Galerie J & J Donguy, November 1985

She walks, strides the city walkways, the zebra warning barriers, the danger signals of precipitous edges. Fast, from one capital to the next, New York, London or Paris, Cairo, Tokyo, proving she was born in Speedway City: perhaps it is this name inscribed in the cavity of her veins that makes her traverse the roads, the axis, the senses. She sees, or rather, records hastily the incidental manhole, a little nothing that she seizes and (unknown to her) that seizes her, for her series of archaeological digs.

Here in the smoking cities, on the glistening slate pavements, the reflective beacons encircle a gaping spot, an area under construction: the drain plate lifts, leaving you to see the glowing embers. It is this chink in the slick surface that steals her. Here is an improper flaw, a troupe of guideposts warning you of the brink. She pursues it, forgetful of the railing.Notice that her gesture on the canvas enlarges on the vivid color relationships, in sympathy with the majestic rhythms of her fevered body. In red, in orange, she pulses the smothering light from underground, vibrant, strident, with an air of jazz that insinuates itself louder and louder. Backstage in the wings since she was three years old, she fell asleep listening when her father rehearsed his orchestra. One calls her Lady, perhaps she tossed a pebble on a child’s hopscotch grid between Heaven and Hell.Today for this first exhibition in Europe, Lady McCrady as she plays again, opens sealed containters, uncaps, adds color to her excavations, these fires next to where we walk, calmly . . .

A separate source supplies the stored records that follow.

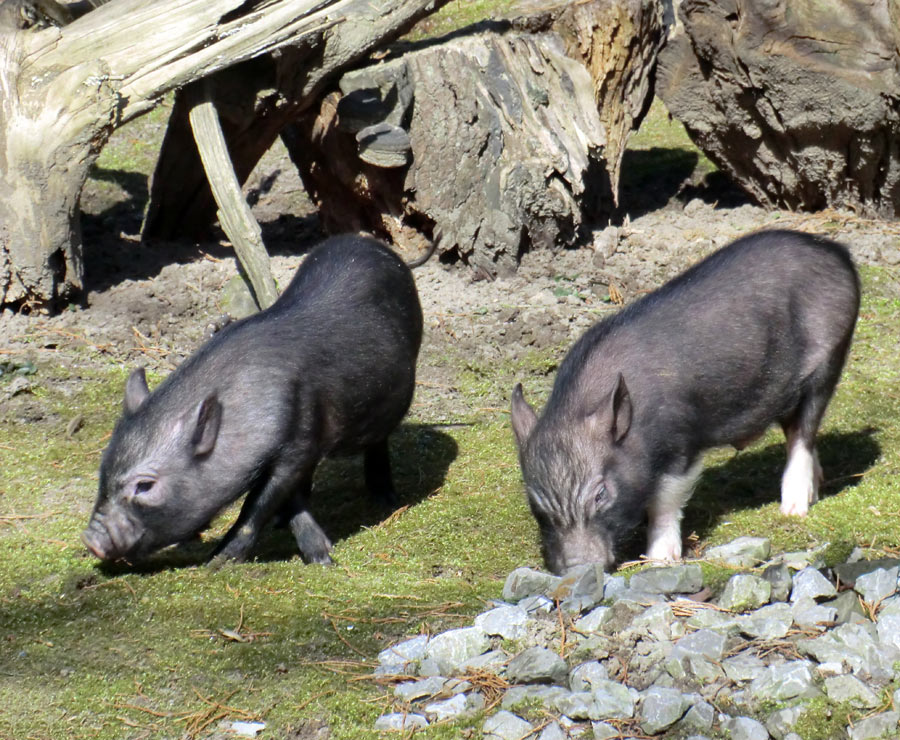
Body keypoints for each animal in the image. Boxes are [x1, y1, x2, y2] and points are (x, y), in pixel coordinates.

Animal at [82, 234, 424, 564]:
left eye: (145, 485)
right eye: (102, 472)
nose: (90, 541)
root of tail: (373, 244)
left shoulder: (299, 437)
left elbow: (257, 503)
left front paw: (218, 560)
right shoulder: (300, 447)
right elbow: (289, 498)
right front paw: (315, 550)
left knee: (378, 442)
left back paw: (384, 500)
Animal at [512, 228, 856, 576]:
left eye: (600, 494)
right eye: (536, 504)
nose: (577, 567)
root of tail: (835, 251)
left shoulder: (681, 442)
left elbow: (664, 502)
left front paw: (659, 559)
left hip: (829, 354)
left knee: (803, 432)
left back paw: (794, 509)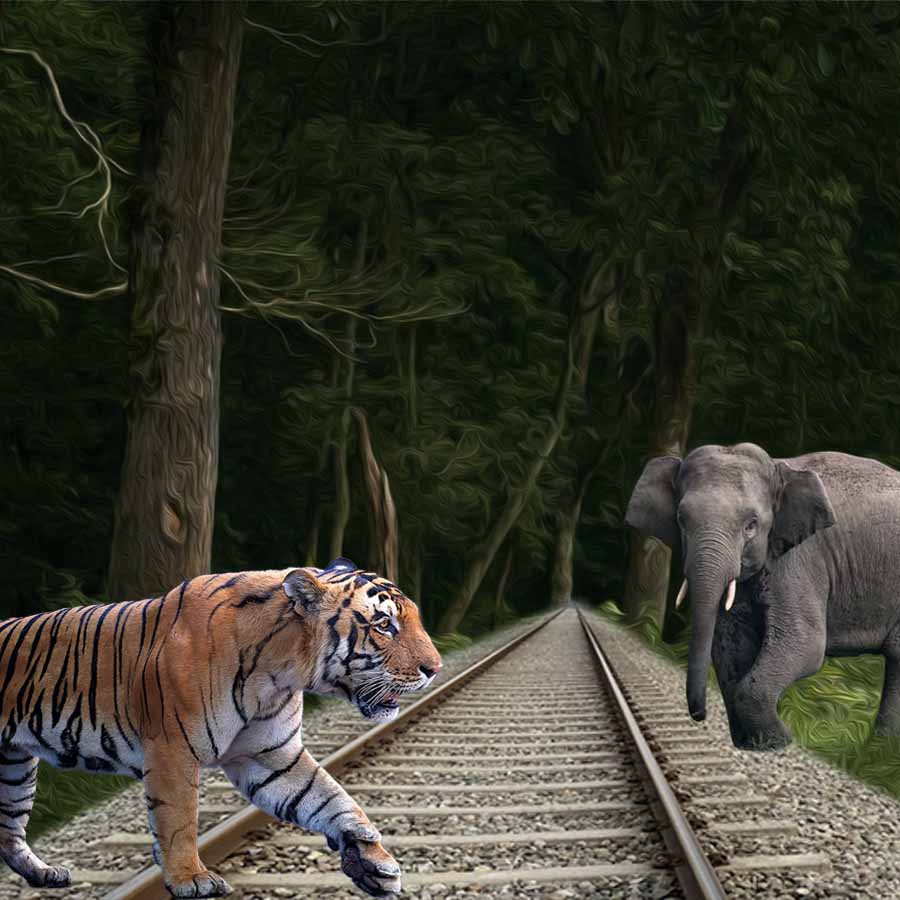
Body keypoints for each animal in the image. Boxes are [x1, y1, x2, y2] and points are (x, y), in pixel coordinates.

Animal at [0, 557, 442, 898]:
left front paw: (372, 859)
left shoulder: (270, 754)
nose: (434, 669)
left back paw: (46, 875)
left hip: (14, 768)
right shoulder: (172, 750)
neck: (280, 672)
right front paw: (190, 879)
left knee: (9, 829)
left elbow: (330, 797)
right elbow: (179, 819)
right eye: (383, 625)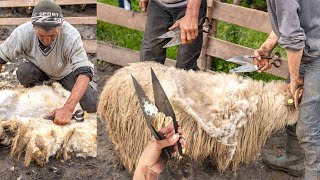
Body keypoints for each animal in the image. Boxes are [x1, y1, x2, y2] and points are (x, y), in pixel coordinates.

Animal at [97, 61, 298, 173]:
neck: (260, 104)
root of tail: (110, 86)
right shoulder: (232, 139)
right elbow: (226, 159)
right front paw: (222, 169)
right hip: (133, 131)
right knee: (130, 152)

by Claudia PALUEL-MARMONT, Paris
Translated from the original French

P r e d i c a m e n t s . . .
Solo exhibition, Southern CT State University, Feb 17-March 31, 2010

The theories I work with over time, The Sublime, Action Painting, and Phenomenology, form a spiral, not a circle. They evolve always as tools of ongoing survival.

I’m a NY painter and I draw in a moving outdoor studio, roving through warning cones, danger barriers, and street construction gypsy work camps that appear and disappear, places for reflection in the midst of our created chaos.

The Sublime is about scary big stuff we can’t control: vertigo, the edge of falling, is its signifier. Husserl’s Phenomenology, a judgement-free intuitive scientific method of detached and reflective attentiveness, is useful for approaching the unknown situation. And I refer to Rosenberg’s Action Painting by appropriating Jackson’s ‘drip’ as a feminist. All the objects I make, in stoneware, steel, silk or canvas are painted replicas of my experience, and they fling themselves around and smoke and steam and flash and try to find their balance.

These are souvenirs of that consciousness, stolen from my studio, temporarily.